Teléfono rojo
Elecciones: la mona en seda
El sistema democrático está en permanente cuestionamiento. Podría considerarse que es el mejor sistema de gobierno con avances significativos en las últimas décadas hubo. Sin embargo, la sensación general es que estamos estancados.
Creemos en la democracia, pero desconfiamos de los políticos. Apreciamos las urnas, pero nos desilusionamos rápidamente con los servidores públicos electos, gracias a nuestros votos. Son, sin duda, tiempos de contradicciones.
Desde el colapso simbólico del 68, el país ha atravesado por nueve crisis y ninguna ha servido para reconstruir un nuevo consenso pos-posrevolucionario. Hoy tenemos más democracia, pero menos sociedad democrática.
Las elecciones de este año van a afectar al 93.7 por ciento de la república, pero para seguir resanando al viejo aparato priísta de poder. Hoy no existe siquiera un plan alternativo de vuelo.
Y ante el desafío de debatir el final del viejo sistema del PRI aún vigente y aprovechar los relevos electorales para una transición general, todo el debate se ha centrado en la candidatura del morenista Félix Salgado Macedonio y las acusaciones feministas en su contra.
Los líderes buscan consolidar sus parcelas de poder, la sociedad reconoce en los hechos que no existe una ciudadanía real y los medios cayeron en la trampa de la confrontación y no del análisis o del debate y Los partidos se han achicado a su mínima expresión y su utilidad práctica es sólo como agencia de colocaciones.
Las grandes crisis de 1968 a la fecha se resolvieron a favor del viejo sistema fundado por el PRI en 1917. El sistema priísta entró en una lógica con la cualidad de un sistema capaz de reproducirse, mantenerse y para modificarse a sí mismo, sin ninguna intervención social o partidista. La crisis fueron oportunidades perdidas.
El país que salga de las elecciones del próximo 6 de junio será el mismo que había el 5, el mismo que salió de las elecciones del 2018, el mismo que votó por el PRI en el 2012, el mismo que llevó a Fox a Los Pinos, el mismo que le quitó la mayoría absoluta al PRI en 1997, el mismo que estalló en euforia con el alzamiento zapatista del subcomandante Marcos como líder simpático de la protesta nacional, el mismo que soñó con el cambio en 1988 y el mismo que desaprovechó la gran crisis de 1968.

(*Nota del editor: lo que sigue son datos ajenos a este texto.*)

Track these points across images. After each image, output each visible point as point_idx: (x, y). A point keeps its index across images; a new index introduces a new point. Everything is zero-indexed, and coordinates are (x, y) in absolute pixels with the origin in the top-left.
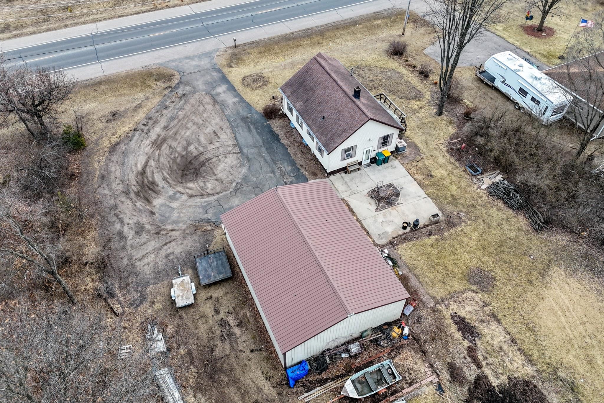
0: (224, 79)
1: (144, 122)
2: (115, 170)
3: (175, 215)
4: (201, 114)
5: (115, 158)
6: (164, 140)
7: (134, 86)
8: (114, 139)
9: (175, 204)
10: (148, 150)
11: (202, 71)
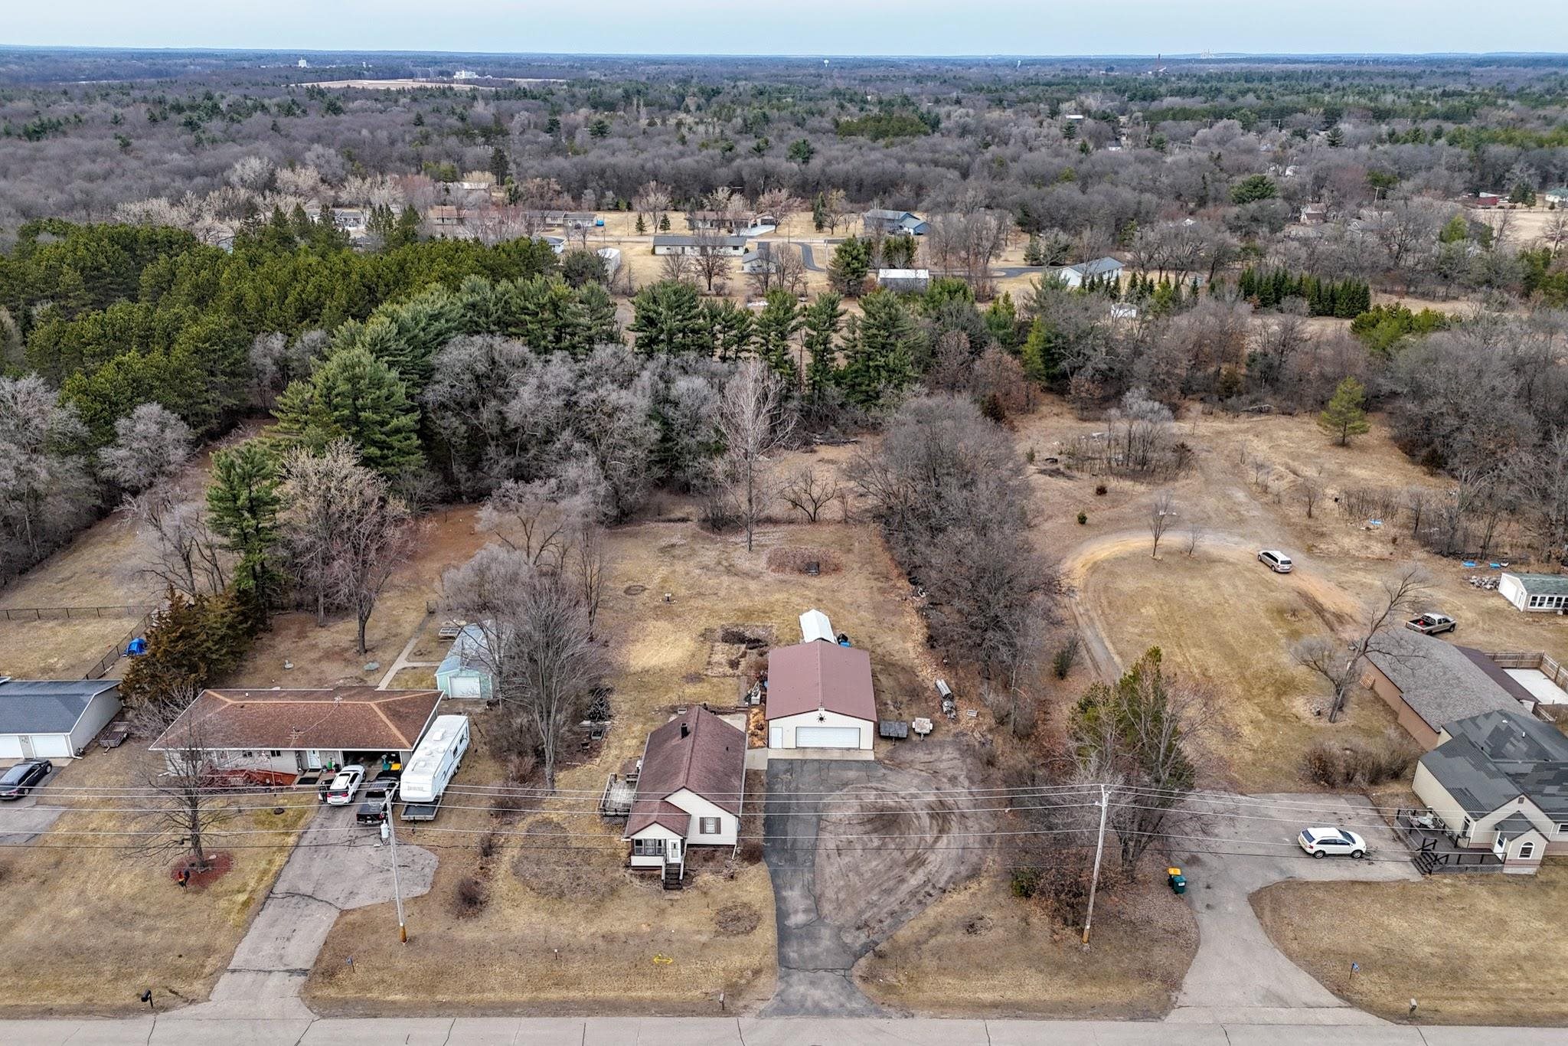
0: (784, 935)
1: (930, 900)
3: (916, 781)
4: (847, 886)
5: (974, 859)
6: (908, 864)
8: (974, 887)
9: (913, 791)
10: (931, 857)
11: (812, 967)
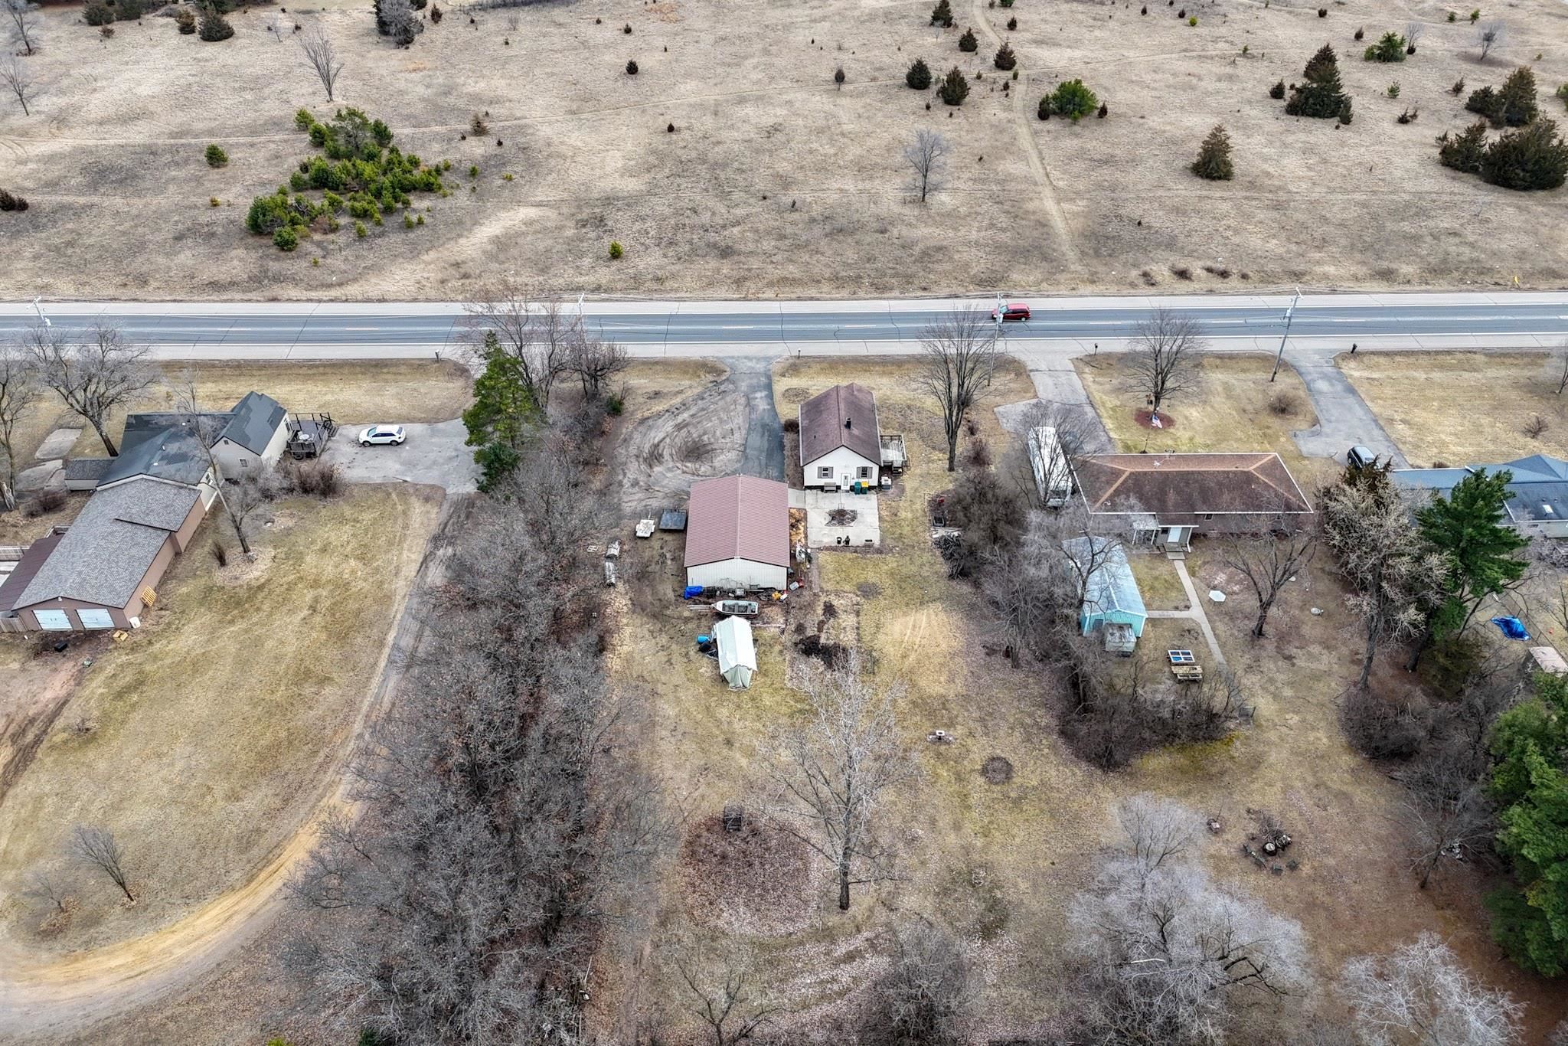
0: (769, 387)
1: (678, 406)
2: (637, 438)
3: (666, 482)
4: (729, 412)
5: (640, 429)
6: (686, 425)
7: (686, 372)
8: (647, 414)
9: (669, 475)
10: (670, 429)
11: (752, 374)
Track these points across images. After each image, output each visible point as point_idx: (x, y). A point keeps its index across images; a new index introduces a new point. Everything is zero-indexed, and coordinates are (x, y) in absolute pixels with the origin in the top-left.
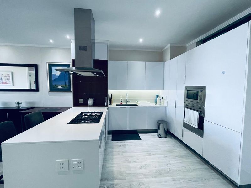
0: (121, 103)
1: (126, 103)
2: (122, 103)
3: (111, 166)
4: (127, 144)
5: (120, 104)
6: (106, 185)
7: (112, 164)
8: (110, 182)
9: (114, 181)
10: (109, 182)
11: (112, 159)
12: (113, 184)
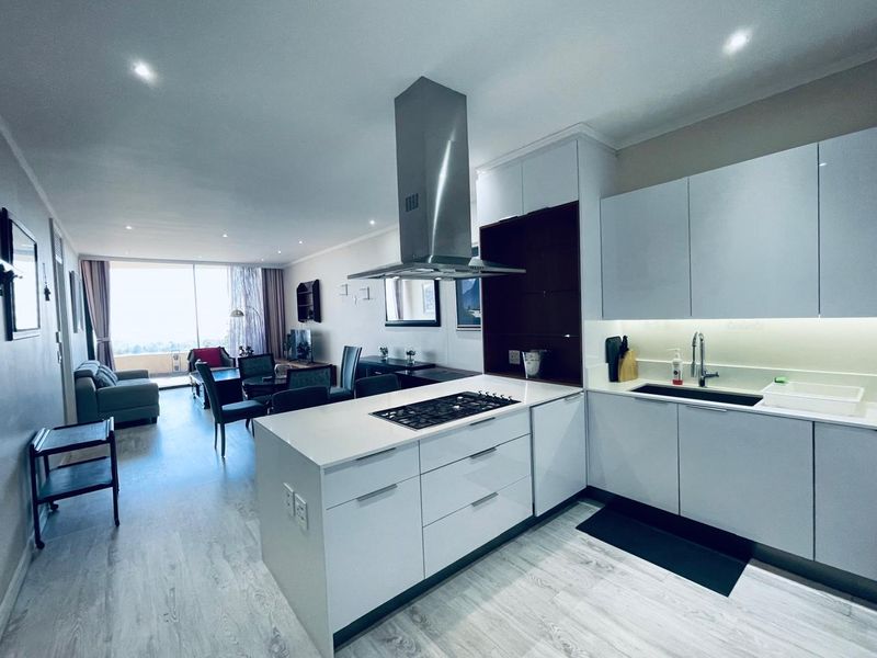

Hay dos condiciones que decidirán el futuro de la democracia en México este año y ambas se relacionan con la intención de reducir la oposición al gobierno del presidente, Andrés Manuel López Obrador (AMLO). La primera tiene que ver con la posibilidad de que el presidente tome el control del árbitro electoral, y la segunda con la autorización de registro a nuevos partidos políticos.
En el primer caso, se trata de la renovación en abril de cuatro lugares al consejo general del Instituto Nacional Electoral (INE), el organismo autónomo creado hace 30 años con un perfil pretendidamente ciudadano, para superar la simulación que significaba que el poder Ejecutivo estuviera a cargo de la organización, los resultados y la calificación de las elecciones.
Las libertades civiles, que constituyen la piedra angular de los valores democráticos, continúan siendo erosionadas a nivel global.
Son demasiados los intereses contra los que se tiene que enfrentar un proyecto de cambio. Estamos entrando a una crisis aun peor, la de las expectativas frustradas.
En este escenario, las elecciones de 2021 serán irrelevantes; masivas, pero sin efectos reorganizadores. Cambiarán funcionarios y se reacomodarán partidos políticos, pero con sus viejas prácticas políticas de la larga era priísta.
Las elecciones ocurrirán en medio de cuatro crisis adicionales cuya solución requiere de cirugías mayores: la crisis de salud con una vacuna que no llega, la crisis económica con un PIB de 2 por ciento promedio anual para los próximos diez años, la crisis política con la reconstrucción del sistema presidencialista priísta y su correlativo Estado centralizador y la crisis social de una sociedad pasiva a la espera del regreso del viejo populismo priísta.
Con eso, el proyecto político de López Obrador se consolidaría en una fuerza cuasi hegemónica, con seis partidos en alianza fáctica: una reedición del viejo modelo antidemocrático, no por reelección, pero sí en el poder por un período indeterminado sin alternancia de partidos.
Quizá sea tiempo de cambiar de planes, ahora nosotros engañemos a los políticos, diría la abuela.